_Written task_
The word to look for is "loodgieters". Report every line of the entries below that has it.
'''
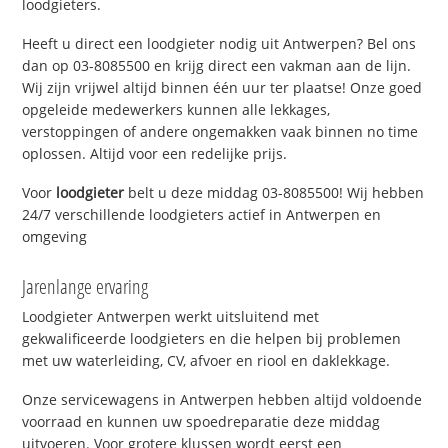
loodgieters.
Heeft u direct een loodgieter nodig uit Antwerpen? Bel ons
dan op 03-8085500 en krijg direct een vakman aan de lijn.
Wij zijn vrijwel altijd binnen één uur ter plaatse! Onze goed
opgeleide medewerkers kunnen alle lekkages,
verstoppingen of andere ongemakken vaak binnen no time
oplossen. Altijd voor een redelijke prijs.
Voor
loodgieter
belt u deze middag 03-8085500! Wij hebben
24/7 verschillende loodgieters actief in Antwerpen en
omgeving
Jarenlange ervaring
Loodgieter Antwerpen werkt uitsluitend met
gekwalificeerde loodgieters en die helpen bij problemen
met uw waterleiding, CV, afvoer en riool en daklekkage.
Onze servicewagens in Antwerpen hebben altijd voldoende
voorraad en kunnen uw spoedreparatie deze middag
uitvoeren. Voor grotere klussen wordt eerst een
'''
_Result for this exercise_
loodgieters.
24/7 verschillende loodgieters actief in Antwerpen en
gekwalificeerde loodgieters en die helpen bij problemen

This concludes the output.